§ **EXERCISE**: Reproduce word for word the passage of the market note below that opens with the words containing "On the final" and closes with "0.1% and 0.2%.".

Decade Ending With a Blue Moon

December 31, 2009

On the final day of the decade, the dollar has fittingly faded, losing 0.8% against the Canadian dollar, 0.7% each against sterling, the Aussie dollar, New Zealand dollar and Swiss franc, and 0.5% relative to the euro.  Market sentiment had turned pro-dollar lately.  The yen is also comparatively soft, edging just 0.1% higher against the greenback. Many centers were closed, including Japan and Germany.  Most other will experience abbreviated sessions.

How weird is this?  The year and decade are ending with the first “blue moon” since June 2007, plus a partial eclipse of the moon in Europe, Africa, and Asia.

Stocks rose 1.8% in Hong Kong, 0.9% in Taiwan, 0.8% in Australia, 0.7% in India, and 0.6% in Singapore.  The Ftse and Paris Cac have edged up 0.1% and 0.2%.

§ **EXTRACTED MATERIAL**:
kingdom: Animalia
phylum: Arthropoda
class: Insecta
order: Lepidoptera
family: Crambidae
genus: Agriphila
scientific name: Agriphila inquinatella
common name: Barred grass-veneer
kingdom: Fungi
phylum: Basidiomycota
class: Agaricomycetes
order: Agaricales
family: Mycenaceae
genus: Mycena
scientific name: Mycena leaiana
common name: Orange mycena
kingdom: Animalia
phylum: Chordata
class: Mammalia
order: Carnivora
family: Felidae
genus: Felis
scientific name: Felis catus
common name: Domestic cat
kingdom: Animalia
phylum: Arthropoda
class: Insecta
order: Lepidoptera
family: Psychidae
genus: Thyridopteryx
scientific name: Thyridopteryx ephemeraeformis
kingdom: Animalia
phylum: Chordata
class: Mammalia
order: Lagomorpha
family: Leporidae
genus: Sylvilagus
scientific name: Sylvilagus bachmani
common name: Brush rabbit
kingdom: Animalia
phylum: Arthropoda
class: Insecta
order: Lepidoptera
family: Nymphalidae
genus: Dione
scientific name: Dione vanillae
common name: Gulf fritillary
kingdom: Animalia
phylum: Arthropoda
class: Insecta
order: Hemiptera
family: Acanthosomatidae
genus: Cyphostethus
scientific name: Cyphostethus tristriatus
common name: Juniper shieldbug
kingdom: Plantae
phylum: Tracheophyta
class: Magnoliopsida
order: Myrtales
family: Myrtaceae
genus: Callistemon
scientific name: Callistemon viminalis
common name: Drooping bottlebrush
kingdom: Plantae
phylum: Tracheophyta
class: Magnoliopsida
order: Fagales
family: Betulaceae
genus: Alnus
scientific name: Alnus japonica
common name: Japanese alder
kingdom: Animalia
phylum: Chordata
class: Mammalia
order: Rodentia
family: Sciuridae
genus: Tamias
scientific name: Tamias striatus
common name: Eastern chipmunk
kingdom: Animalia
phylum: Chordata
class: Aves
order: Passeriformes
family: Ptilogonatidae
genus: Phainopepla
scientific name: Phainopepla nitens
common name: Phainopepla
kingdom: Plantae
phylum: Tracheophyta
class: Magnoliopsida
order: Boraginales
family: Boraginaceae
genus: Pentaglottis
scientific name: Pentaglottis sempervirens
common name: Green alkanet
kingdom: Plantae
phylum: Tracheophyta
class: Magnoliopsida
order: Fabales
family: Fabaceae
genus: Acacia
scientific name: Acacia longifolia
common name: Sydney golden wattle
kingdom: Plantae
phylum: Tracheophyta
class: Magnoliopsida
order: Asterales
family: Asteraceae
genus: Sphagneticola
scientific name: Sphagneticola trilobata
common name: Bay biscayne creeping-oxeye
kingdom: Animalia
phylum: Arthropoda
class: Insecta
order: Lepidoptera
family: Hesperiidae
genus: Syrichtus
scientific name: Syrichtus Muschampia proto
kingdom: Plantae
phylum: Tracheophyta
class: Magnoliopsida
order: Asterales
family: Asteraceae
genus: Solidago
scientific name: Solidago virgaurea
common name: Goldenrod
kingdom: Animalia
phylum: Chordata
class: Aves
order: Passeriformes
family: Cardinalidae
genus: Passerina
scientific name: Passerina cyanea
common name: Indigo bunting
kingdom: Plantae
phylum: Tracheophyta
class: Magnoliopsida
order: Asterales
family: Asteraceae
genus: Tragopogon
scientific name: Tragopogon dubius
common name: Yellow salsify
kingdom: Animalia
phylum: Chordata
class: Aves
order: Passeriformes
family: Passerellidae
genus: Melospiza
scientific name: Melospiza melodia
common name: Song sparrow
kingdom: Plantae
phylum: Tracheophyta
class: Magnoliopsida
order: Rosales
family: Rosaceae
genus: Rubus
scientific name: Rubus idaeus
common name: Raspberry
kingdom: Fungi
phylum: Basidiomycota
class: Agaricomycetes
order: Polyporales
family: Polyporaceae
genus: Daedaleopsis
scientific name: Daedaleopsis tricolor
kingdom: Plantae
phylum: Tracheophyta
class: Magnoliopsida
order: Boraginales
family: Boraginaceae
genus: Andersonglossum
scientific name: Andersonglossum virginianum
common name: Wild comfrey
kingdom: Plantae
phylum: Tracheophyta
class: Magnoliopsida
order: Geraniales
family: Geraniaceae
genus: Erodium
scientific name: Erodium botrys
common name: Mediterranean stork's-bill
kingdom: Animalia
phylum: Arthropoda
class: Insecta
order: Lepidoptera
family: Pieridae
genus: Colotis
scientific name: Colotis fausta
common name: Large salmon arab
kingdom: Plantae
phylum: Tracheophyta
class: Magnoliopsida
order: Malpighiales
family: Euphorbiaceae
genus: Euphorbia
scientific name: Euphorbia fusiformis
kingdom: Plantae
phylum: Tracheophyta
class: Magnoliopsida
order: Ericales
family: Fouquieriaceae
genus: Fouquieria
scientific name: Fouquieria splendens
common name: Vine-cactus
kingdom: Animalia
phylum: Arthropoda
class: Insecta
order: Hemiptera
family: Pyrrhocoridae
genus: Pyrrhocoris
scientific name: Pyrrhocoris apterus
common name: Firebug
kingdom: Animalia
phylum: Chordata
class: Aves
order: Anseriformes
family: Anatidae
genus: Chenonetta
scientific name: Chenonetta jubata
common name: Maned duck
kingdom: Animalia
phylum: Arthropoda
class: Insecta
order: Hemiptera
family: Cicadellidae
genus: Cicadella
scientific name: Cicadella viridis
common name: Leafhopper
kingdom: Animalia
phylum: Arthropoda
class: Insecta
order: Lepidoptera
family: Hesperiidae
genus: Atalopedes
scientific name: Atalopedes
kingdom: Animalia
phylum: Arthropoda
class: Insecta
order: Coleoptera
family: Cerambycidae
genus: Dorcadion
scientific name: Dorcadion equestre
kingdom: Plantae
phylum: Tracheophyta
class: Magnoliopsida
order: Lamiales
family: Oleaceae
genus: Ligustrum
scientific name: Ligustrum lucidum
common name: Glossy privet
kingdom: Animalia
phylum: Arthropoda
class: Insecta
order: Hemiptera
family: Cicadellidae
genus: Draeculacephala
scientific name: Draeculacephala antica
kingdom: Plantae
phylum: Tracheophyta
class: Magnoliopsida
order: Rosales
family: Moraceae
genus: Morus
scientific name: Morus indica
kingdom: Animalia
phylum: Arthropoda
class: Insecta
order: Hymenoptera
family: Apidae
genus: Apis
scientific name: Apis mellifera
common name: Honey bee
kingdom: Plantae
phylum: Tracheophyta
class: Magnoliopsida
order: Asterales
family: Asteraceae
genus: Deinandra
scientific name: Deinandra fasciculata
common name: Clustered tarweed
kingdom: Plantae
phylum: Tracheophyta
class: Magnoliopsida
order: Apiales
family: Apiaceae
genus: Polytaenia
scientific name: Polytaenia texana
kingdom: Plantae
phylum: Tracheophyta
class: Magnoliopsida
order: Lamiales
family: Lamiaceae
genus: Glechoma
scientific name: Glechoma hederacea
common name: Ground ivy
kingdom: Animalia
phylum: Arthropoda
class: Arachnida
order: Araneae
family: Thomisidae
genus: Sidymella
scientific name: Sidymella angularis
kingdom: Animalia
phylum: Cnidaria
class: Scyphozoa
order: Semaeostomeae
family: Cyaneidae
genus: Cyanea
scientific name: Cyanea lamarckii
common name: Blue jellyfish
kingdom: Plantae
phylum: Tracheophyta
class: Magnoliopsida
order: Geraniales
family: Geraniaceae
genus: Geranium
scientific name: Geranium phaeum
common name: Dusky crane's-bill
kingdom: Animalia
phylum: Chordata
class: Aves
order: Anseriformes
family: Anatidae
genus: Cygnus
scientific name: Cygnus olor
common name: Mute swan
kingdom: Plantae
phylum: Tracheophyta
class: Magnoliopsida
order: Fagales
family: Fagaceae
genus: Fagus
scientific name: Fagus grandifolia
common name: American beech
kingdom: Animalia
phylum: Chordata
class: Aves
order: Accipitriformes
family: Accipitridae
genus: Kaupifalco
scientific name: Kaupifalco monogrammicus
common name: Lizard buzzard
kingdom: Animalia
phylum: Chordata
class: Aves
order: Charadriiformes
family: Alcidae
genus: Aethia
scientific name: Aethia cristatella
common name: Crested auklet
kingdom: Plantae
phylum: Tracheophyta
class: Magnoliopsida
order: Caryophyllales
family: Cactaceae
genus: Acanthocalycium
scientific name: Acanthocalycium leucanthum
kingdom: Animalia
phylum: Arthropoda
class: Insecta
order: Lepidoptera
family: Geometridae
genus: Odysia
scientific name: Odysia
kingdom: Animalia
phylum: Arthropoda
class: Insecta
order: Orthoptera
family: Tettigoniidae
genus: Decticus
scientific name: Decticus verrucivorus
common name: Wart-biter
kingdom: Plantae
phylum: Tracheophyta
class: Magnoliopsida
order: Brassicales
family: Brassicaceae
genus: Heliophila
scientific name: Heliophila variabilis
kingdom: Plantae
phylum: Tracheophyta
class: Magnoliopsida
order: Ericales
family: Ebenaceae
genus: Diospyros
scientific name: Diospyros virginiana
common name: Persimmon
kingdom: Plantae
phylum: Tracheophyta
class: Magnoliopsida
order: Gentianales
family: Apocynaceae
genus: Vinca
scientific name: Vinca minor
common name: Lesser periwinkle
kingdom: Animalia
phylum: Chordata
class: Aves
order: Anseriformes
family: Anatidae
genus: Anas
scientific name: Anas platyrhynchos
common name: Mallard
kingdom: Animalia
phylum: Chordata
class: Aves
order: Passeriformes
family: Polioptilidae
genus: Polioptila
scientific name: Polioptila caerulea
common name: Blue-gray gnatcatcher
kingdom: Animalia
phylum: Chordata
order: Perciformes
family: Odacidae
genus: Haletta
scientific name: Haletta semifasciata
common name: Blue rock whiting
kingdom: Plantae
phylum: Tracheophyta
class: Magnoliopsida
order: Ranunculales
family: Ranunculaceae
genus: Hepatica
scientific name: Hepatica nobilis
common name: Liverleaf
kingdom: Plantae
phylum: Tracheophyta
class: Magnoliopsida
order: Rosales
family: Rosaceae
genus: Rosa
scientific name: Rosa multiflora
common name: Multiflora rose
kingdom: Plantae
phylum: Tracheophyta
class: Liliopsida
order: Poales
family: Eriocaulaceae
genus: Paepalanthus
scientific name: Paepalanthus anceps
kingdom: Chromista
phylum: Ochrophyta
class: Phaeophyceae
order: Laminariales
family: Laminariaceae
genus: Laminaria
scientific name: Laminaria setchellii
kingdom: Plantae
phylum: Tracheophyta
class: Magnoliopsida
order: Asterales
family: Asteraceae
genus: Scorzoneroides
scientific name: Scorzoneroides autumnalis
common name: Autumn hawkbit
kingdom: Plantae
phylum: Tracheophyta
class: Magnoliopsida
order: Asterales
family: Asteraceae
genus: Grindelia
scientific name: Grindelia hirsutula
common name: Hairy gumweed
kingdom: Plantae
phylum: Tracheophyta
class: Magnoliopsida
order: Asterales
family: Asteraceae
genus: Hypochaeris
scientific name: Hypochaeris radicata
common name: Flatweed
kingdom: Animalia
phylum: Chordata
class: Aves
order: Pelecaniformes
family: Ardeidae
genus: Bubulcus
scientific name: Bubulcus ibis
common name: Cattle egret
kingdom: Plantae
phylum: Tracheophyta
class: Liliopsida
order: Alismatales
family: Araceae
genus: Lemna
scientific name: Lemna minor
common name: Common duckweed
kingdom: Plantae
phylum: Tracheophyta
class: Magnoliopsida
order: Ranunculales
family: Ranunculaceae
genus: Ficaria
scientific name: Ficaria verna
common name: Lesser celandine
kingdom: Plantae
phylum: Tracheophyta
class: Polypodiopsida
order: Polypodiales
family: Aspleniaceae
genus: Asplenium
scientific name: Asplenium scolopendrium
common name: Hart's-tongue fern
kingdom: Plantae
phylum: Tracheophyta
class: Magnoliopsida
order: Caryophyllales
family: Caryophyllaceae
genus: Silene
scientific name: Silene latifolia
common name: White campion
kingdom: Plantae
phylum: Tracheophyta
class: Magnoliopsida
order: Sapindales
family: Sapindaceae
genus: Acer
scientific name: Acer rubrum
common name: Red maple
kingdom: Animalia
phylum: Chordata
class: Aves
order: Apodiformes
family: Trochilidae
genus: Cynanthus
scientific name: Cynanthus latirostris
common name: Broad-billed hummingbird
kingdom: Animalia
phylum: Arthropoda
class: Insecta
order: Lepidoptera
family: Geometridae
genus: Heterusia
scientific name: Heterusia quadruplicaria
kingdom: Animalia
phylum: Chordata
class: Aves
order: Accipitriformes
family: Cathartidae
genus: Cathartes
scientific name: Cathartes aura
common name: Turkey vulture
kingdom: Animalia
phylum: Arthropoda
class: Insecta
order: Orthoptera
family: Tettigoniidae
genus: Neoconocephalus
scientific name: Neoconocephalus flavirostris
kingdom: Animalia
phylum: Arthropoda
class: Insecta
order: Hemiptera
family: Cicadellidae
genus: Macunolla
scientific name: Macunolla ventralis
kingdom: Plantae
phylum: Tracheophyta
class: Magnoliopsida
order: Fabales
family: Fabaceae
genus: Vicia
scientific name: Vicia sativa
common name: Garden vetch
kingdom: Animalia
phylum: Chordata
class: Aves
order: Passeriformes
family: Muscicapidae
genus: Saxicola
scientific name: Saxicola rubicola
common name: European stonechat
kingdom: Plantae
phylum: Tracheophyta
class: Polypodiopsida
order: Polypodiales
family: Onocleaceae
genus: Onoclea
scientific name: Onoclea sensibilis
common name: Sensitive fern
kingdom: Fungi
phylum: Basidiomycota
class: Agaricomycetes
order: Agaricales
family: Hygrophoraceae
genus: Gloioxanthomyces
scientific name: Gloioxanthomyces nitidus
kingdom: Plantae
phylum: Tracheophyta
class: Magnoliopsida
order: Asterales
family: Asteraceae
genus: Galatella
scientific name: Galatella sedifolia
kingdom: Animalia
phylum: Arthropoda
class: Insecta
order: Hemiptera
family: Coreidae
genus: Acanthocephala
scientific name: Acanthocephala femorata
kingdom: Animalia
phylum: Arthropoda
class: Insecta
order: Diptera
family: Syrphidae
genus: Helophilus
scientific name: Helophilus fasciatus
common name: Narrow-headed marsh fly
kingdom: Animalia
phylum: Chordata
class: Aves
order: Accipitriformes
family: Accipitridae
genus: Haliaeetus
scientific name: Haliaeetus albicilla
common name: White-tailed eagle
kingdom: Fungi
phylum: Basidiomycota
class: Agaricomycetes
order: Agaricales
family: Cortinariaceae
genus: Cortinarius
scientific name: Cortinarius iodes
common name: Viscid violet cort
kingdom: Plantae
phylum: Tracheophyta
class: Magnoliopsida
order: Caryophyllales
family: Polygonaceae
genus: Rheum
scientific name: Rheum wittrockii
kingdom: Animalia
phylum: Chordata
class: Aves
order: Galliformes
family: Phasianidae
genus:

§ **WRITTEN SOLUTION**:
On the final day of the decade, the dollar has fittingly faded, losing 0.8% against the Canadian dollar, 0.7% each against sterling, the Aussie dollar, New Zealand dollar and Swiss franc, and 0.5% relative to the euro.  Market sentiment had turned pro-dollar lately.  The yen is also comparatively soft, edging just 0.1% higher against the greenback. Many centers were closed, including Japan and Germany.  Most other will experience abbreviated sessions.

How weird is this?  The year and decade are ending with the first “blue moon” since June 2007, plus a partial eclipse of the moon in Europe, Africa, and Asia.

Stocks rose 1.8% in Hong Kong, 0.9% in Taiwan, 0.8% in Australia, 0.7% in India, and 0.6% in Singapore.  The Ftse and Paris Cac have edged up 0.1% and 0.2%.